- Assignment -
Locate each line in the listing that contains the string "برشلونة" and copy those lines. Matching is case-sensitive.

----

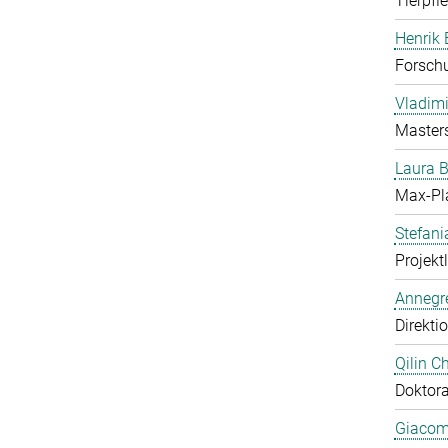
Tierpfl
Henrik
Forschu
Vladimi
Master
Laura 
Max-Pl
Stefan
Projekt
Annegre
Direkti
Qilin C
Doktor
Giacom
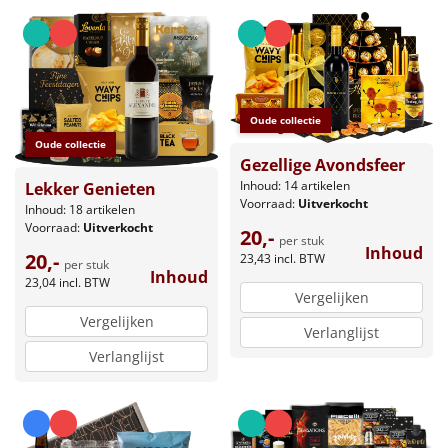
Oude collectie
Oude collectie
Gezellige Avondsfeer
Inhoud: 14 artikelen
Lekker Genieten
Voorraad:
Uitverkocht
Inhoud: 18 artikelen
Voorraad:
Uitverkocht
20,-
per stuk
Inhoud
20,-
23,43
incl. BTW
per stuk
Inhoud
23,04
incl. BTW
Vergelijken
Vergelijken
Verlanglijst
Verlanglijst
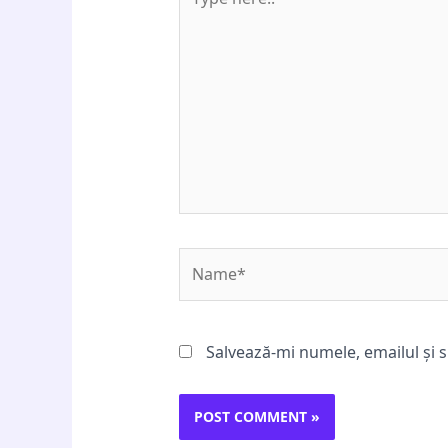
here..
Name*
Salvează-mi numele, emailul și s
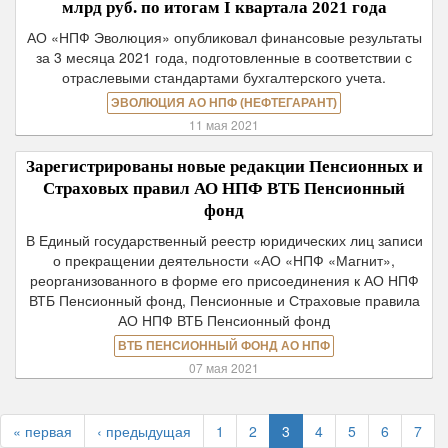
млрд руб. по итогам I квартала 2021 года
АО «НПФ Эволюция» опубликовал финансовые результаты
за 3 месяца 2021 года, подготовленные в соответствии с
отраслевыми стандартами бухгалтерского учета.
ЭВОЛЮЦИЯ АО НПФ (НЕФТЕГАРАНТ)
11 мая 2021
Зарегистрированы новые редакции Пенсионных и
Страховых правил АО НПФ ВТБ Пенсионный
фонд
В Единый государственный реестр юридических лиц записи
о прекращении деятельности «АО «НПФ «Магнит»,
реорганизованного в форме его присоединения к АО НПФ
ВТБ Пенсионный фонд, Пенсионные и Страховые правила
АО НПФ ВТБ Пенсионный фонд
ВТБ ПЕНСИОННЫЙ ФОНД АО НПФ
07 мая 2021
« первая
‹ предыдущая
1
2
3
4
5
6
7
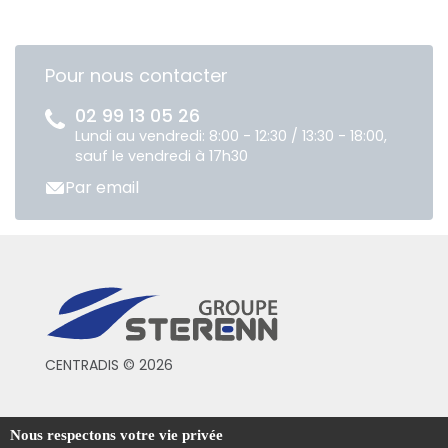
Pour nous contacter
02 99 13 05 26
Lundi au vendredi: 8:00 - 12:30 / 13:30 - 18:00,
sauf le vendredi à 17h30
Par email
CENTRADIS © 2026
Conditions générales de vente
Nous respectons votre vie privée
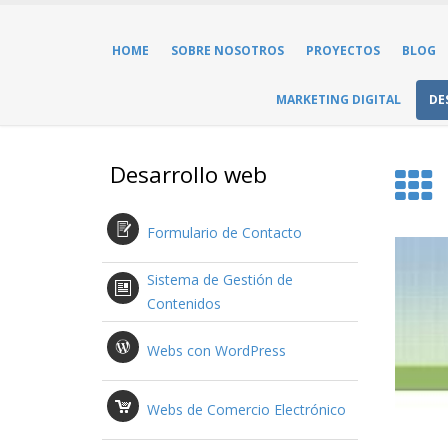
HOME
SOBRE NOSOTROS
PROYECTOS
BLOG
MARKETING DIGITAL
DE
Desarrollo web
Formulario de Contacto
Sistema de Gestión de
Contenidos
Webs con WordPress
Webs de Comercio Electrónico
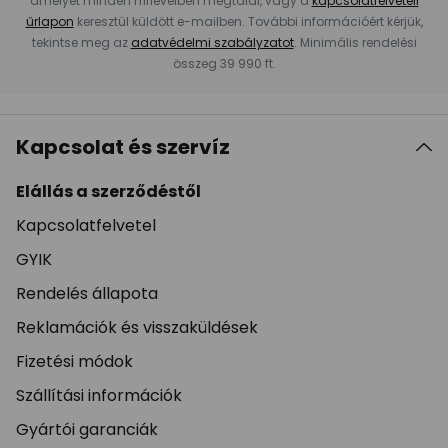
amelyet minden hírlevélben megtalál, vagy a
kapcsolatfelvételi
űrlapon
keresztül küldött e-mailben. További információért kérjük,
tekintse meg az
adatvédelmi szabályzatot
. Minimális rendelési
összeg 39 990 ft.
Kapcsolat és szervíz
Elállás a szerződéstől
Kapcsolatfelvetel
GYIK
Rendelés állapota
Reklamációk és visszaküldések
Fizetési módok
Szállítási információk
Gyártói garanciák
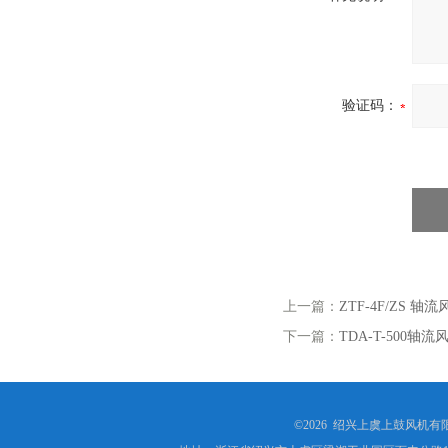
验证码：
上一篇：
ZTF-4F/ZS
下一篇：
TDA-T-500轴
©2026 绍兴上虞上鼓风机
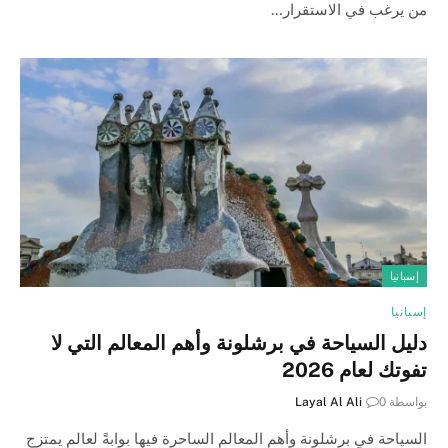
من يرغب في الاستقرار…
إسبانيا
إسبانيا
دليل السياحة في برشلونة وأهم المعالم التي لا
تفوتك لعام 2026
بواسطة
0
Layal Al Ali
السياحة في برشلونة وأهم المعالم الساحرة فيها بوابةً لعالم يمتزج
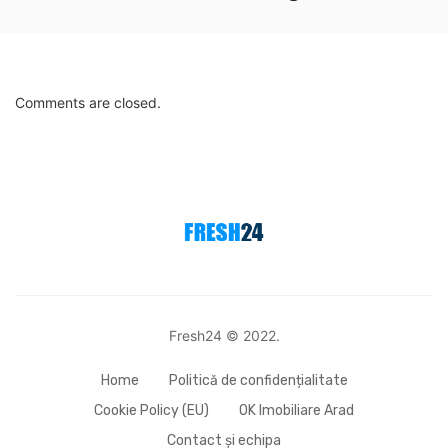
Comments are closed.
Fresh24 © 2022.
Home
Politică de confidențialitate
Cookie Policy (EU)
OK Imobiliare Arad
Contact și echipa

----

- Your solution -
دليل السياحة في برشلونة وأهم المعالم التي لا
السياحة في برشلونة وأهم المعالم الساحرة فيها بوابةً لعالم يمتزج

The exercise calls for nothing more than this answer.